I don’t personally find the framing offensive, but I’m not on the spectrum so I can’t speak to it from that perspective. My comment was less about the article and more about not offloading that work onto unsuspecting and unprepared people.
That being said, I’m not as anti-ai as maybe some other people might be when it comes to these kinds of tools. The study itself highlights the fact that not everyone has the resources to get the kind of high quality care they need and this might be an option. I agree that sacrificing quality for efficiency is bad, in my post history you can see I made that argument about ai myself, but realistically so many people can potentially benefit from this that would have no alternatives. Additionally, AI will only be getting better, and hopefully you’ve never had a bad experience with a professional, but I can speak from personal experience that quality varies drastically between individuals in the healthcare industry. If this is something that can be offered by public libraries or school systems, so that anyone with the need can take advantage, I think that would be a positive because we’re nowhere near universal physical healthcare, much less universal mental healthcare or actual social development training. I know people who cannot afford healthcare even though they have insurance, so if they were able to go to a specialized ai for an issue I would think it’s a net positive even if it’s not a real doctor. I know that ai is not there yet, and there’s a lot of political and social baggage there, but the reality is people need help and they need it now and they are not getting it. I don’t know how good this ai is, but if the alternative is telling people that are struggling and have no other options that they have to tough it out, I’m willing to at least entertain the idea. For what it’s worth, if I could snap my fingers and give everyone all the help and support they need and it excluded ai, I would choose that option, I just don’t have it. I also don’t know that LLMs really can do this successfully on a large scale, so I would need evidence of that before really supporting it, I just think it shouldn’t be written off completely if it’s showing promise.
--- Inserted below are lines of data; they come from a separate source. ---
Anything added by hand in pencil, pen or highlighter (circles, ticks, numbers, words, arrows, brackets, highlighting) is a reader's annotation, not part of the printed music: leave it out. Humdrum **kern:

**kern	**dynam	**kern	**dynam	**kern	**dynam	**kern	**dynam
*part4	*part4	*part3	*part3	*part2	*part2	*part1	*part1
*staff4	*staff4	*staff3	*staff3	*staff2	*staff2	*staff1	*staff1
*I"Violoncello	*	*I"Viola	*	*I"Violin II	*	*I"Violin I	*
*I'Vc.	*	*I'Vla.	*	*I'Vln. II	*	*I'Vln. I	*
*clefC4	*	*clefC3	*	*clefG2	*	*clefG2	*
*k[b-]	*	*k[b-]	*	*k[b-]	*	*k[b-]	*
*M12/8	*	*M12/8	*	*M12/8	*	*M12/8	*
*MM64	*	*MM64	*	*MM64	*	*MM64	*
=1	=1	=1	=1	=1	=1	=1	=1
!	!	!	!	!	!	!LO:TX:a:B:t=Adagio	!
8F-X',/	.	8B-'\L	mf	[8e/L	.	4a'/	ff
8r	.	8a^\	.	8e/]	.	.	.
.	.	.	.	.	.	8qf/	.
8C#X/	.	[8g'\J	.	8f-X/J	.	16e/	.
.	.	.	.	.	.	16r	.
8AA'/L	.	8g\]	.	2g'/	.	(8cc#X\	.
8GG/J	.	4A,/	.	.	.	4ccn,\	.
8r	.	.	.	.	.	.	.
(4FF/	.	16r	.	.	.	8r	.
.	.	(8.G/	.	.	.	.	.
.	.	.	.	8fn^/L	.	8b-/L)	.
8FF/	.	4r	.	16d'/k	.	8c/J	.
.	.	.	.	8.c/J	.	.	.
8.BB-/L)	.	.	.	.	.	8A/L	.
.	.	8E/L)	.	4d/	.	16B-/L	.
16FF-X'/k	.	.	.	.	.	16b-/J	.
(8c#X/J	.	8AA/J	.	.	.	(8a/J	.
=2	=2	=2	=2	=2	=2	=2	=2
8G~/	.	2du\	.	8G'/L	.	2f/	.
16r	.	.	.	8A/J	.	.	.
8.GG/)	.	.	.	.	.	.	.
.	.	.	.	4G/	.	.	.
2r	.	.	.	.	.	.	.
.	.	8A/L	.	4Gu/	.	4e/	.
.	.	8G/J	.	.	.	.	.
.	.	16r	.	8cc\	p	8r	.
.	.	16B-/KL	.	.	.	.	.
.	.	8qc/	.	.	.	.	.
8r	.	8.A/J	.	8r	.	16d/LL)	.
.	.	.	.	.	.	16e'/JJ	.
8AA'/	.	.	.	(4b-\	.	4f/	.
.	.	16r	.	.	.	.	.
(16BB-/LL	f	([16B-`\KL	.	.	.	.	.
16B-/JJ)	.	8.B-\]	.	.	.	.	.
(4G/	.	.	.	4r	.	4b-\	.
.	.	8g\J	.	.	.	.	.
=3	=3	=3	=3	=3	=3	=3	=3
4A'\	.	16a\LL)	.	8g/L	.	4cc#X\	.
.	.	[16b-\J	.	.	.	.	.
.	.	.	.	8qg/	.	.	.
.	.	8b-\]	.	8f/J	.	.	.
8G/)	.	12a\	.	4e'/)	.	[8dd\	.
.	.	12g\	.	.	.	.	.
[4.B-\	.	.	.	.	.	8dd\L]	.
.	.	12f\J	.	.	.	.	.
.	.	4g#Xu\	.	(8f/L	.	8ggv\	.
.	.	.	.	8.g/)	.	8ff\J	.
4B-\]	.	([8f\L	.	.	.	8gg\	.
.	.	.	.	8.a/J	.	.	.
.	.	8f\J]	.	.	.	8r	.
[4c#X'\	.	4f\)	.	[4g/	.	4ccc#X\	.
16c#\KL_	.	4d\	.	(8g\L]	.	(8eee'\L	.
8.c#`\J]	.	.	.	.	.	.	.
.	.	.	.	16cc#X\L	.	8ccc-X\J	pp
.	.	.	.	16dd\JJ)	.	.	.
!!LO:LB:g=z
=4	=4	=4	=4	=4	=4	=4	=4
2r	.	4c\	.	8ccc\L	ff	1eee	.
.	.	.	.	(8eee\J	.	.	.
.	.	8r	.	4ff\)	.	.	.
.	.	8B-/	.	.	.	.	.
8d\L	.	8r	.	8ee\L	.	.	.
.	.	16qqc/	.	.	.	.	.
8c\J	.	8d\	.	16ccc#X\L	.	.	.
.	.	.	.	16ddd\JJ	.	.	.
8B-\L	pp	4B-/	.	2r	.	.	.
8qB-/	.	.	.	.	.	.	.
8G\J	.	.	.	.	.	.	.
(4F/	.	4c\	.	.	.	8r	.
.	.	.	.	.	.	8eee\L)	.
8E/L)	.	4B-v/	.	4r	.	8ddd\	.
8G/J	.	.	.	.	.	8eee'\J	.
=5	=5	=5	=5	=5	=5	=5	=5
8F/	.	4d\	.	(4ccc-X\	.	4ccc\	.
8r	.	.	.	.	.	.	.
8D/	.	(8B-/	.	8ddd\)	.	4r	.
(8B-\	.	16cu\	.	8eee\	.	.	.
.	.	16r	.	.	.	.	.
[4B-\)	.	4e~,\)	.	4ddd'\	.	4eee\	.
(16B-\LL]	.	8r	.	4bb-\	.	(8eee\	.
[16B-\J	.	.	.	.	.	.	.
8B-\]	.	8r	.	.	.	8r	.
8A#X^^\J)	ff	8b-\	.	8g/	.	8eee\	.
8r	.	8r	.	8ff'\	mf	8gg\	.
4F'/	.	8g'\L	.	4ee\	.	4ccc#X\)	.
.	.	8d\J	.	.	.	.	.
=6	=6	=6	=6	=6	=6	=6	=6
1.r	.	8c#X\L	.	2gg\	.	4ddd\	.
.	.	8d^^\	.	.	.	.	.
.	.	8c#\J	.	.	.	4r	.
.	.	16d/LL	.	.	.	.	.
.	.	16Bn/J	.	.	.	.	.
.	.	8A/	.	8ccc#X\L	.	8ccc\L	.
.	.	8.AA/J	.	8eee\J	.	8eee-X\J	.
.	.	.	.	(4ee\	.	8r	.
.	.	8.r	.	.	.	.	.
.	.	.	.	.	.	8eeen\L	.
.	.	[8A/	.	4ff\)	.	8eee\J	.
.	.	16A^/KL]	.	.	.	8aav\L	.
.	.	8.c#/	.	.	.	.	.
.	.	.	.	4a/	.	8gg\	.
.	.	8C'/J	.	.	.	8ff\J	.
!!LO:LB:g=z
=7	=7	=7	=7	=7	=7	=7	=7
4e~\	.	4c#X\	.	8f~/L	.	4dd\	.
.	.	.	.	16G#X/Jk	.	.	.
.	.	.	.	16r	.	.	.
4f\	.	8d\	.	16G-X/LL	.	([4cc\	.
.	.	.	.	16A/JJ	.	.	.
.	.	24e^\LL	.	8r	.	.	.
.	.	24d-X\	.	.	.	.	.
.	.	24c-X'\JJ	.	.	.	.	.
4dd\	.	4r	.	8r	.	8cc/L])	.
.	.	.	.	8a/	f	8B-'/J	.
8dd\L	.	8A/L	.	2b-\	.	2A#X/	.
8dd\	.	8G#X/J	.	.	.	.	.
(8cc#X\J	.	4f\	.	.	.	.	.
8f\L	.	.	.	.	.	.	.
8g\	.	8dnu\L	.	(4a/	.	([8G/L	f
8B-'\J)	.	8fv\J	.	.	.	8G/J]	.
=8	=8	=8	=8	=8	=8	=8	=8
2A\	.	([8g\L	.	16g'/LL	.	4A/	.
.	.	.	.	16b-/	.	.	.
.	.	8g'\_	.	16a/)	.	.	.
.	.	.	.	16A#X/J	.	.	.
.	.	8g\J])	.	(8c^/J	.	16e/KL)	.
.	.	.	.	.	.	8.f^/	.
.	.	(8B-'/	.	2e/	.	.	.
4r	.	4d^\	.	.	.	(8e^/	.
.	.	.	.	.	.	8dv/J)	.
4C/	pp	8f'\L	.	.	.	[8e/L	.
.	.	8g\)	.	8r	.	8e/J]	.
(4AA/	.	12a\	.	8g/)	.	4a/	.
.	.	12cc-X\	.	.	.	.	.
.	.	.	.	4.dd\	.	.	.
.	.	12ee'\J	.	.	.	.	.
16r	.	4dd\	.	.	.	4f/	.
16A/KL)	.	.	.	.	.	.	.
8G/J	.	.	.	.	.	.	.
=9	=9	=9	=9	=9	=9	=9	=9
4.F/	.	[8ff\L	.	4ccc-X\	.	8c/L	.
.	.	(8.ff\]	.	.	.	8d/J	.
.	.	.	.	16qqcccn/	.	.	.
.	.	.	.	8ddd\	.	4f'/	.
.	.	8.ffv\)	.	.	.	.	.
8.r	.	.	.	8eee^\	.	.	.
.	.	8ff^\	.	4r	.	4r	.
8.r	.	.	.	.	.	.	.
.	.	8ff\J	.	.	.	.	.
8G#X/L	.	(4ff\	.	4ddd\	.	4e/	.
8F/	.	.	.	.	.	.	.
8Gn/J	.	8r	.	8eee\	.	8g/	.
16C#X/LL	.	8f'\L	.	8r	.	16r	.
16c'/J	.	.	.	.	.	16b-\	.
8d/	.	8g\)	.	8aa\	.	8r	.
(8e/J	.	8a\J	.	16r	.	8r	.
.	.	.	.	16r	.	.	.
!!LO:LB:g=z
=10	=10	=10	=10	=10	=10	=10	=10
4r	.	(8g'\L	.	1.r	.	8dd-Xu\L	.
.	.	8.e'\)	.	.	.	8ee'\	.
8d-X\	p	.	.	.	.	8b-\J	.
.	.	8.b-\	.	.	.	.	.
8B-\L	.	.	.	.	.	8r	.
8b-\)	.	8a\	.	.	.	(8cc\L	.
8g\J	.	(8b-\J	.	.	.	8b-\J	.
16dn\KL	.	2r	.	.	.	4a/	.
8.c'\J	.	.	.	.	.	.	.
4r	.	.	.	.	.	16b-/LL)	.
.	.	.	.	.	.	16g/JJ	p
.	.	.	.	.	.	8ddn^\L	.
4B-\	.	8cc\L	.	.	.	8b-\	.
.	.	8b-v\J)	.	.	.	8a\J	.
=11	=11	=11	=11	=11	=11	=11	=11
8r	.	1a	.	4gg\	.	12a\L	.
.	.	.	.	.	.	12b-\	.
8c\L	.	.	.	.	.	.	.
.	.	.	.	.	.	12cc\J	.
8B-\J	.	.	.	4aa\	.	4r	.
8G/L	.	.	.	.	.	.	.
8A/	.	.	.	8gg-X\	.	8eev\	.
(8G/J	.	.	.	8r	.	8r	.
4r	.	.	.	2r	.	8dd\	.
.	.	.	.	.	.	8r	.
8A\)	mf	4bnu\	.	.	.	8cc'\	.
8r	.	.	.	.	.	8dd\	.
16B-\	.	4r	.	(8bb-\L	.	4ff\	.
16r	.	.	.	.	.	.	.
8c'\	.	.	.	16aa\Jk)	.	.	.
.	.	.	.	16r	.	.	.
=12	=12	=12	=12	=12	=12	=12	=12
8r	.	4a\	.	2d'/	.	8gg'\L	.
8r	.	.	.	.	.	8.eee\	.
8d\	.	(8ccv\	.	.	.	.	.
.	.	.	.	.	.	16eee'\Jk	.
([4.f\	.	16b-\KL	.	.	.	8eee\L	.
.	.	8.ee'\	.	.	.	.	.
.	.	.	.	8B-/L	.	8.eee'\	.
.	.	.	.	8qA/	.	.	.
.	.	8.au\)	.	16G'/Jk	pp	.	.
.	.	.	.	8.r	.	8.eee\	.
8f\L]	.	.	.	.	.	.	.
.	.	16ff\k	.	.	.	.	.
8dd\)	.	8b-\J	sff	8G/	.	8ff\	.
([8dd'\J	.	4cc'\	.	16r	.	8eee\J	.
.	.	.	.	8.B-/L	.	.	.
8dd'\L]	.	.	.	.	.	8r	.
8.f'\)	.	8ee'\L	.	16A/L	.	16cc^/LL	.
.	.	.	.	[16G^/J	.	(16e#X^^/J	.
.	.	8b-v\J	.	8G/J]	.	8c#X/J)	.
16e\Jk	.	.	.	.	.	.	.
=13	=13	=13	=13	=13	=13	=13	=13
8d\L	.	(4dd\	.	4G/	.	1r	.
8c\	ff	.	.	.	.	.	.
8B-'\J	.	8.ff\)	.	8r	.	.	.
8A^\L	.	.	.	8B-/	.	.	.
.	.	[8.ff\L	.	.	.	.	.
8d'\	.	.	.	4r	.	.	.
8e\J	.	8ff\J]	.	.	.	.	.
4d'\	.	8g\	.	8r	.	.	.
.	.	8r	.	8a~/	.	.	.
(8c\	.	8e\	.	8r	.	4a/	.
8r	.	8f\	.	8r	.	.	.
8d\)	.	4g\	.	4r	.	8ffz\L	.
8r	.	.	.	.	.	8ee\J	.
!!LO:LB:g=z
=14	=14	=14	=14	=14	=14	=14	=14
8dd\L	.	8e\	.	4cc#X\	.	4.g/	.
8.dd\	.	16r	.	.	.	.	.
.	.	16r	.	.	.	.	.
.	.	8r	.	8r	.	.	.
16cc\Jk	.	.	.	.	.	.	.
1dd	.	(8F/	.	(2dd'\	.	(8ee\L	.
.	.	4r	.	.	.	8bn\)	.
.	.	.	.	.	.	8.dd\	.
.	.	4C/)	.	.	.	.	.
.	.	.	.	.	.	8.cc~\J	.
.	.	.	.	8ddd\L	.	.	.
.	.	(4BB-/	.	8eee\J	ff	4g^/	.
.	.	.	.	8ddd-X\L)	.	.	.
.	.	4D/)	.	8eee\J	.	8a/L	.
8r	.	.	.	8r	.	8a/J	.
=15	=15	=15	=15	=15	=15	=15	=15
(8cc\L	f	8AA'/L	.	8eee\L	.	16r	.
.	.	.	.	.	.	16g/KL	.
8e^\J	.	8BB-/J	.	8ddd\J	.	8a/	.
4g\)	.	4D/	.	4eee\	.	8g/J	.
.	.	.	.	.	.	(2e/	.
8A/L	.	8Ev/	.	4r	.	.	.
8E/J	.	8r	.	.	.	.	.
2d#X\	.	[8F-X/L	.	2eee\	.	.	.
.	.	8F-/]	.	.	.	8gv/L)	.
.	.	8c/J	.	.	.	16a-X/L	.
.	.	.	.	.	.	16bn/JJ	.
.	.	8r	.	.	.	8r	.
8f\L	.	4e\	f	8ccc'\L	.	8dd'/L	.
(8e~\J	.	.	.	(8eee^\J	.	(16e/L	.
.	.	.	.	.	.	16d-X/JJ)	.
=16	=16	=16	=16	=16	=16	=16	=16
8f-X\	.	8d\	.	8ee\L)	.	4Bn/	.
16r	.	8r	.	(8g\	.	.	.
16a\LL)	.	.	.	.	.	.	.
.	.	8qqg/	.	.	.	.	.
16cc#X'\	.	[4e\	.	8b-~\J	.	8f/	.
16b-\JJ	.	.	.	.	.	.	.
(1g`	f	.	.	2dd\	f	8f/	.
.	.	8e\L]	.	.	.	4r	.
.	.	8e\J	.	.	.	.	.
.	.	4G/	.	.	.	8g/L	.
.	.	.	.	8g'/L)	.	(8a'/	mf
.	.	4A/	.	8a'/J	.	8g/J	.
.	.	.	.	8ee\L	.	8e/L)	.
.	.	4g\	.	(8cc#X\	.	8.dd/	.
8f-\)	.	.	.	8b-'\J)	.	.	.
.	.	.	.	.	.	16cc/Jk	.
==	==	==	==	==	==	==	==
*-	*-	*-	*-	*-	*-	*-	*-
It might get cheaper, but that doesn’t mean it’s doing a better job.
That’s just it, if you’re talking to someone who’s is struggling with this there is already a better option: showing empathy. I suspect our perceived lack of empathy is a reflection of how society treats people in general, we are just more honest about it and recognize it’s mostly platitudes.
By getting better, I mean it will be improving on itself. I never meant to indicate that it will be better than a trained professional.
I agree that showing ND people empathy is the best path forward, but realistically being able to socially signal empathy is a life skill and lacking that skill really only damages their own prospects. It’d be great if it didn’t make people less likely to be employable or less able to build a robust support network, but unfortunately that’s the case. Yes, ASD differences are often a reflection of how society treats people, but a demonstration of empathy is not a platitude. It’s an important way NT and lots of ND connect. If you think that the expression of empathy is difficult for people with ASD because they are more honest, then I think you might be equating lack of empathy with difficulty expressing it. There’s nothing dishonest about saying “I’m sorry that happened to you” unless you are not sorry it happened. It might not be something you would normally verbally express, but if hearing about a bad thing happening to someone doesn’t make you feel for them, then the difficulty isn’t expressing empathy, it’s lacking it. Society certainly does a lot of things for bad or nonsensical reasons, but expressing empathy generally isn’t one of them.
Saying that you’re not worth the time for personal interactions but here’s a reason that’s okay is a platitude.
I at no point said that anyone wasn’t worth the time for personal interaction. I said multiple times that my preferred solution would not involve having to resort to AI. That’s such a bad faith interpretation of my position that I can’t imagine this being productive at this point. Best of luck.